Overall, an impressive picture on some levels. This isn’t the day to debate Texas vs. The World, but a quick look at the claims shows two main points: Texas is doing something right, beyond just harboring low costs with little regulation.

And just about every claim the state is making comes with a dark underbelly.

Consider that legal system, for example. In today’s Courant, my colleague Matthew Sturdevant has a story about a group of auto body repair shops winning a $20 million state court judgment against The Hartford, which was found to have improperly steered work to certain shops for many years. If the judgment holds up, the aggrieved shops — family-owned, independent businesses – will have found recourse for what they claim was an injustice.

Which policy is business-friendly?

Texas also is consistently in the top 10 states for poverty, with about one of every 10 poor Americans living there. Of course, we can’t compare the same poverty line in high-cost Connecticut with low-cost Texas, but the rate has risen sharply in the last few years down there, amid their great economic success, while it has held steady in supposedly dysfunctional Connecticut.

Both Texas and Connecticut have lower than average cancer rates, according to the Centers for Disease Control.

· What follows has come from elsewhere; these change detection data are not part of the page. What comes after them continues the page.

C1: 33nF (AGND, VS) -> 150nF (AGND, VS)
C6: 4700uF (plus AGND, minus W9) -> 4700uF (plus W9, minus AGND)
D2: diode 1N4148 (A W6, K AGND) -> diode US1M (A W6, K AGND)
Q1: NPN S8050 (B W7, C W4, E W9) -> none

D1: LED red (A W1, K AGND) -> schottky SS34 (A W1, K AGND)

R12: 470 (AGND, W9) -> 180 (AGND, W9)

But Texas has high rates of heart disease and stroke, while Connecticut’s rates are well below the national average.

Many of the Texas claims come from size alone, such as exports (which, by the way, can’t be measured by state, despite silly attempts by the U.S. Commerce Department). Connecticut, with 17 Fortune 500 head offices, is well ahead per capita in that measure.

Factors that are tied to costs, such as labor and union activity, could mean it’s a great state for business, or that it’s a terrible state for a worker to try to live a middle class life. Oddly, the Texas web site claims its average manufacturing wages are higher than those in Connecticut, which defies logic as well as the U.S. Labor Department data that I’ve seen.

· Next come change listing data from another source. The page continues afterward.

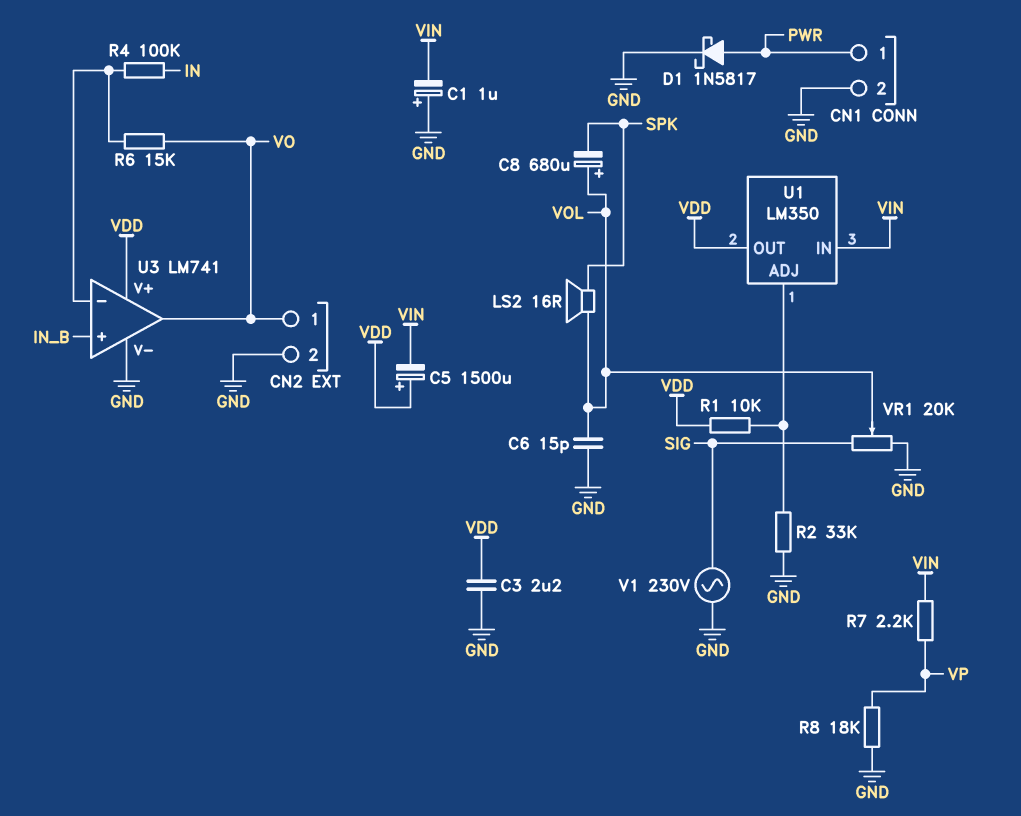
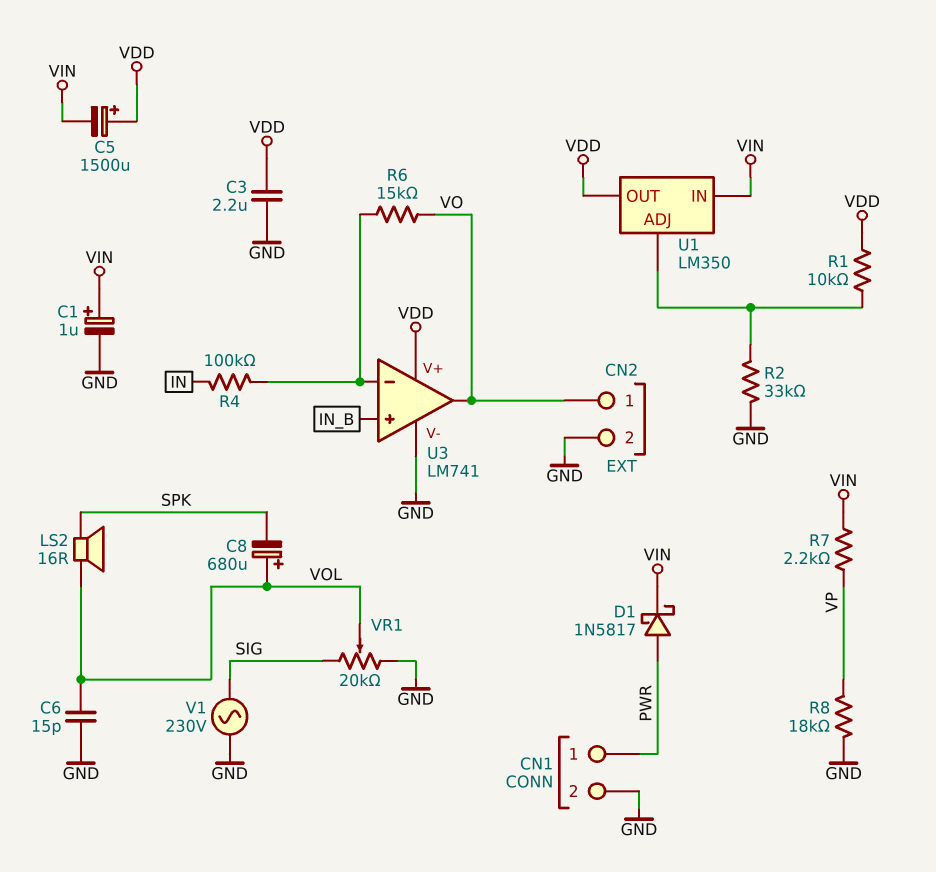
C1: 1uF (plus GND, minus VIN) -> 1uF (plus VIN, minus GND)
D1: schottky 1N5817 (A PWR, K GND) -> schottky 1N5817 (A PWR, K VIN)

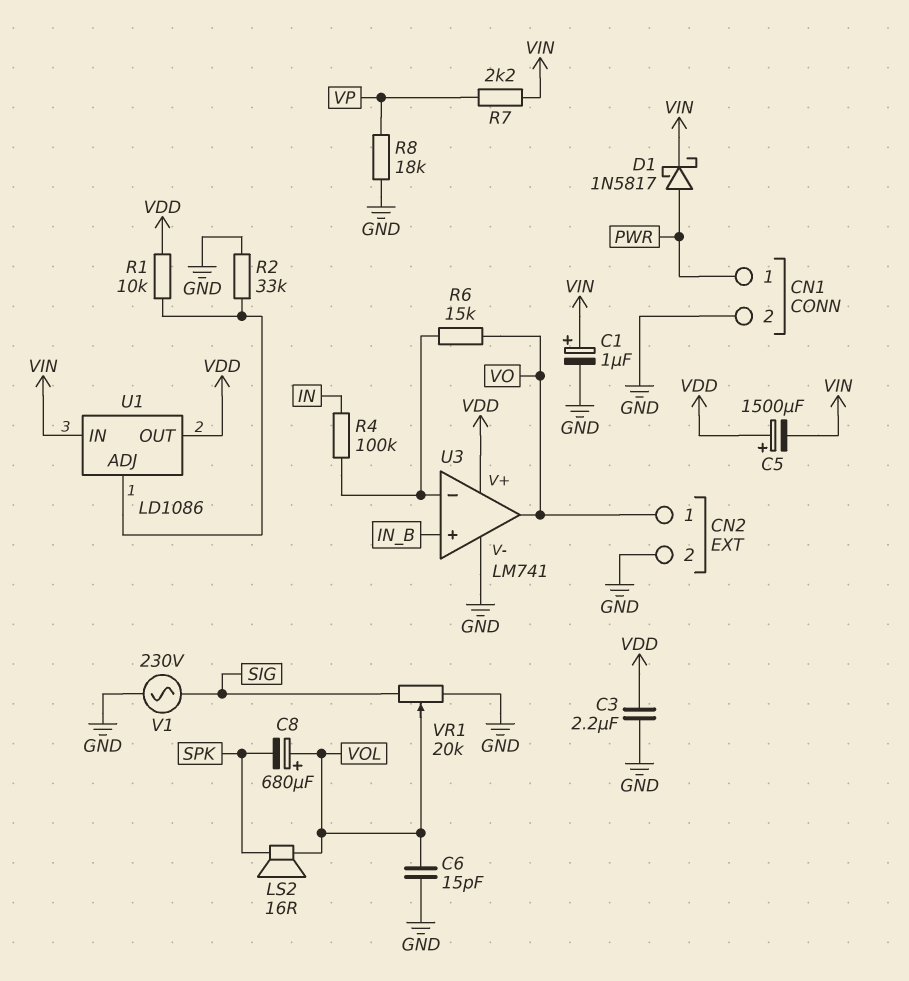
U1: LM350 -> LD1086

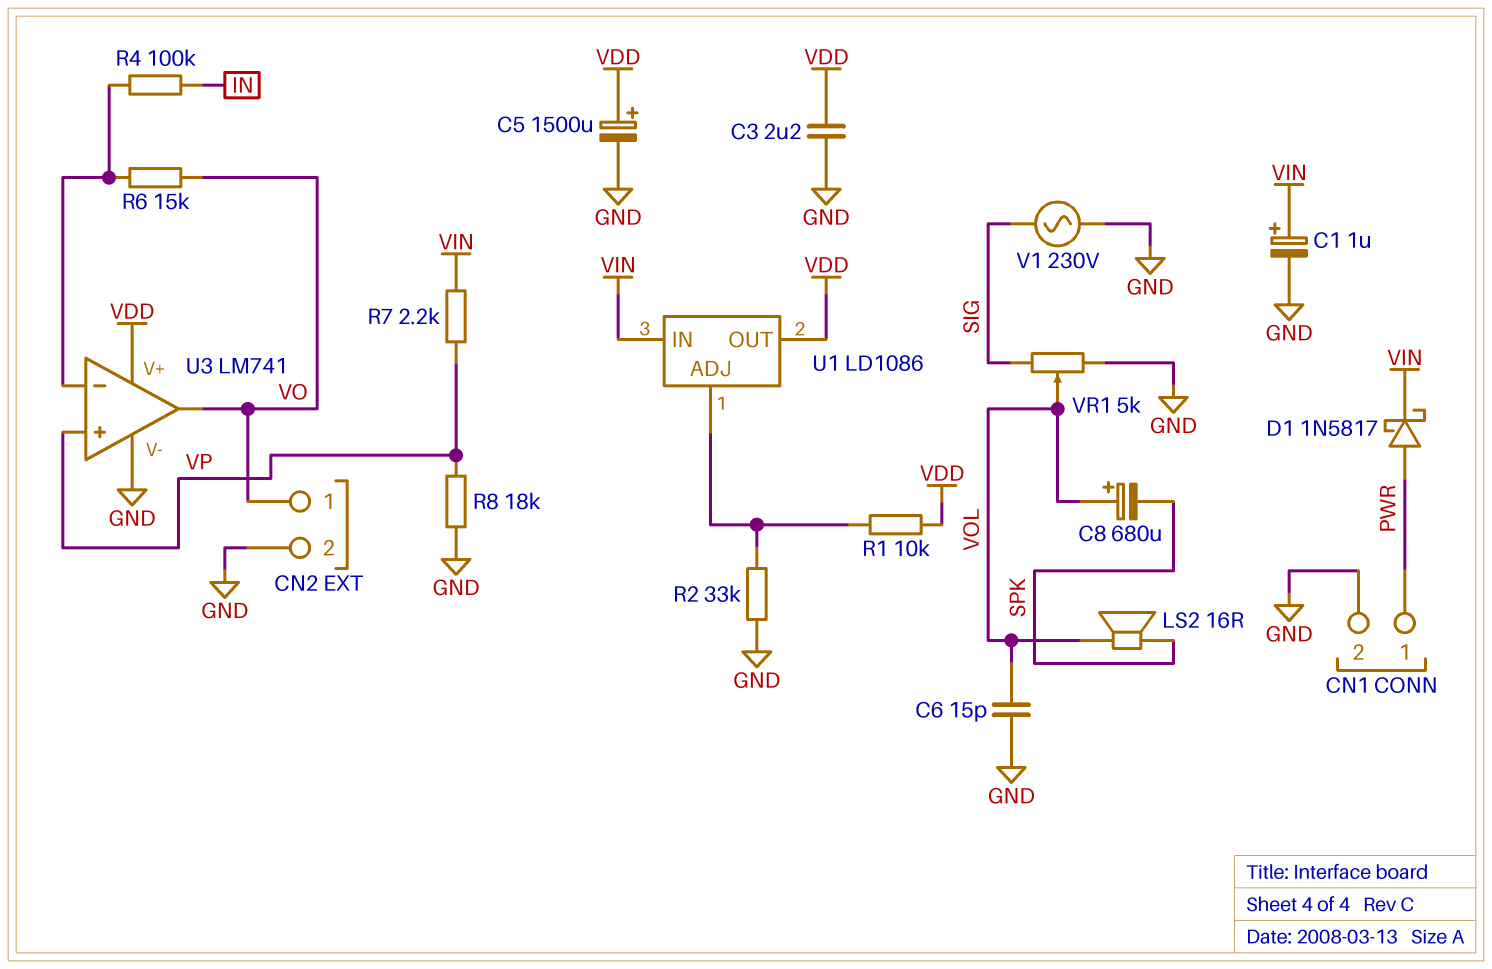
C5: 1500uF (plus VDD, minus VIN) -> 1500uF (plus VDD, minus GND)
U3 pin in+: IN_B -> VP
VR1: 20k (GND, SIG, wiper VOL) -> 5k (GND, SIG, wiper VOL)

Job growth is another of Perry’s Texas triumphs. It’s worth noting that more than half of the jobs Texas created in the last five years came about in 2012 alone. A great year, but one thing we know about job creation is that hot states can get un-hot, and when they do, the picture can turn ugly.

And, said David Cadden, management professor at Quinnipiac University’s business school, “What he fails to mention is that most of these new jobs were minimum-wage jobs…I have a concern that if Perry is successful in his attempt to draw high-tech industries in Connecticut to Texas, employees may be reluctant to move to Texas.”

At the moment, based on migration figures, Texas is having no trouble attracting people. Earlier this year Perry had similar forays to California and Chicago, but he’s far from the only governor on the road, as Gov. Dannel P. Malloy’s spokesman noted.

“We’ve brought companies from Kentucky, we’ve brought companies from Pennsylvania, from Maine,” said Malloy spokesman Andrew Doba. “The only thing different about this is that he’s announcing it by press release.”

As Doba points out, it’s not news that states are competing against each other. What’s harder to grasp is that the factors are unique for any given company thinking of moving or staying put. If you want to live in a moderate climate, close to New York, Boston, mountains and ocean, with many the nation’s top colleges and universities within a few hours’ drive and historic communities clustered together endlessly, stay in New England.

But stay sharp. Don’t fall back on the old “we’re better than they are” attitude. Rick Perry doesn’t care. Neither does the economy.